A few years back, I attended “College Night” with my son, when he was beginning his senior year of high school. During one of the breaks, I ran into a fellow mom.
“I just don’t know what I’m going to do when Spencer leaves for college.”
She looked distraught, and possibly ready to cry. Well first of all, I said, we’ve got about a year to get used to the idea, and second of all, I can think of about a hundred things I’d like to do when the kids leave home. Just off the top of my head. I sensed her backing away, as if I was speaking a language she did not understand, and it occurred to me that I might have been one of the few mothers who was not dreading the empty nest.
Of course, we love the kids, and of course we’ll miss having them around the house once they fly the coop. They’re generally a lot of fun, and can often be quite useful when you need heavy boxes lifted or someone to see “The Avengers” with. But when my oldest child went off to college, I felt none of the grief and sadness I was told I should expect. I wasn’t in “mourning” for my mothering years. I had done my job and he had done his, and both of us had done those jobs pretty well. He was excited about beginning this new adventure. How could I possibly be upset over his leaving? I was not only happy for him, I was also looking forward to my next chapter.
I have always been of the mind that we parents need to have lives of our own – a point I tried to pound home in my first book, The Three-Martini Playdate: A Practical Guide to Happy Parenting , a book that encourages moms and dads to jump off the child-centric parental treadmill. I’ve tried to encourage the same kind of self-sufficiency in my kids, essentially pushing them out of the house in preparation for an eventual happy and self-sufficient adulthood. But if you’re one of those moms or dads who have spent the last eighteen years or so scheduling, orchestrating or otherwise supervising your child’s every waking moment, you may be in for a shock when the reason for your very existence is suddenly absent.
So it’s time to get a life, if you haven’t taken care of that bit of business yet. Not to say that you won’t have any feelings when you realize there’s an empty room free of stinky socks on the floor, or that you will no longer be able to enjoy the cover of your daughter when the next “Twilight” movie comes out. Indulge in whatever emotions that may arise. Cry, wring your hands, keen, whimper. Then you might start getting busy remaking your child’s old room into a yoga studio, or a crafts & napping den. That should cheer you right up!
There are trips to plan, books to be read, puttering to do. Or maybe you w1ant to go back to school yourself (preferably not the same one your child is attending), or take some cooking classes, or finally write that novel or learn how to sail a boat. You might have time to reacquaint yourself with some old friends, or make some new ones. Find work you love, or volunteer. Rediscover your spouse. And yourself, while you’re at it. Throw out the mom jeans.
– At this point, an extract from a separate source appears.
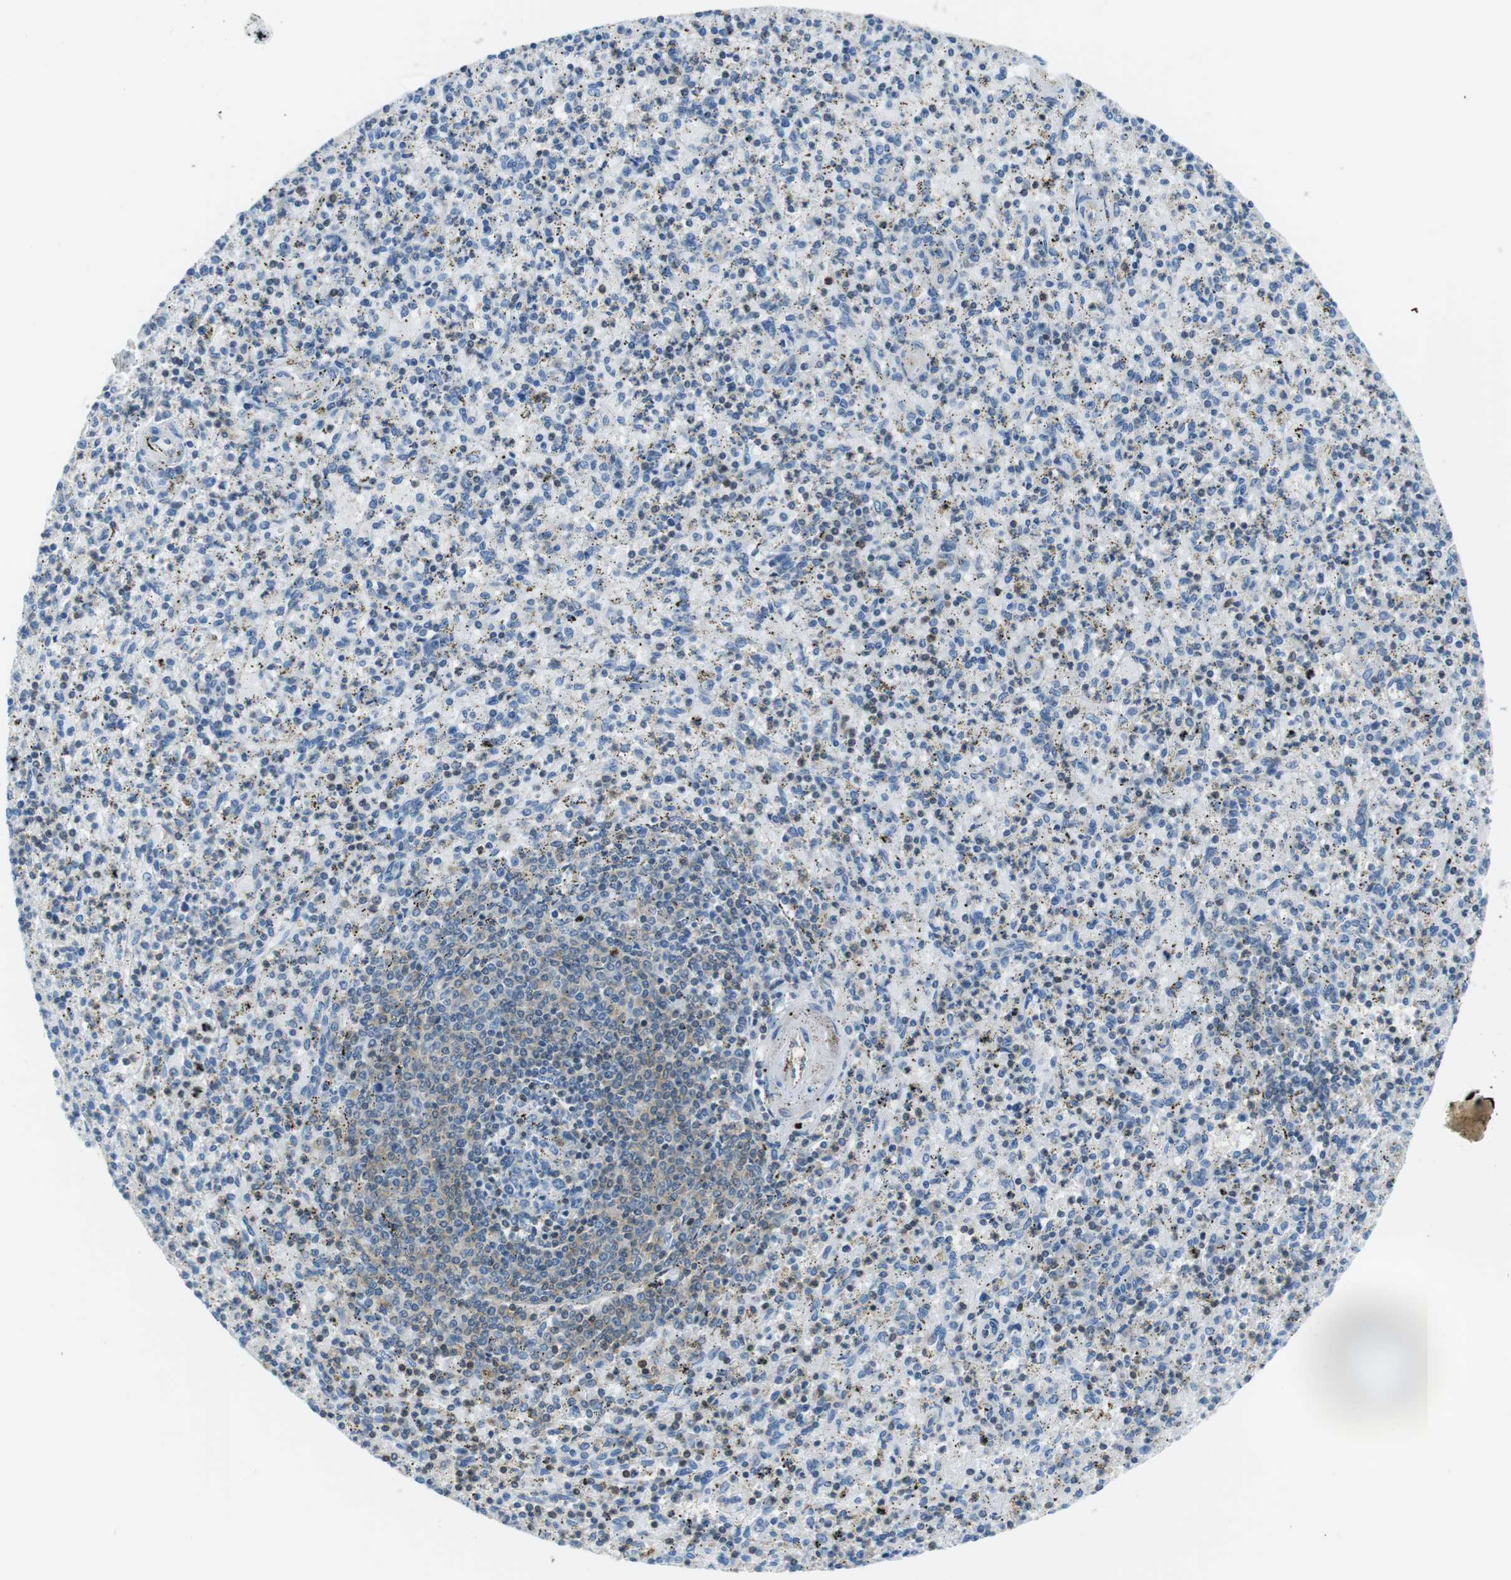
{"staining": {"intensity": "moderate", "quantity": "<25%", "location": "cytoplasmic/membranous"}, "tissue": "spleen", "cell_type": "Cells in red pulp", "image_type": "normal", "snomed": [{"axis": "morphology", "description": "Normal tissue, NOS"}, {"axis": "topography", "description": "Spleen"}], "caption": "Immunohistochemistry (IHC) photomicrograph of unremarkable spleen: spleen stained using immunohistochemistry (IHC) demonstrates low levels of moderate protein expression localized specifically in the cytoplasmic/membranous of cells in red pulp, appearing as a cytoplasmic/membranous brown color.", "gene": "TES", "patient": {"sex": "male", "age": 72}}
Take some hula lessons.
What a good thing it’ll be for your kids to come home on a college break and find that their mom is busy and engaged. And by the way, chances are they will be back, and before you know it. For winter break, summer break, and possibly for good, once they graduate, So enjoy these next few years. And do your best to suppress the urge to rent an apartment near your child’s dorm. A house free of children does not mean a house free of fun. Now, go have some.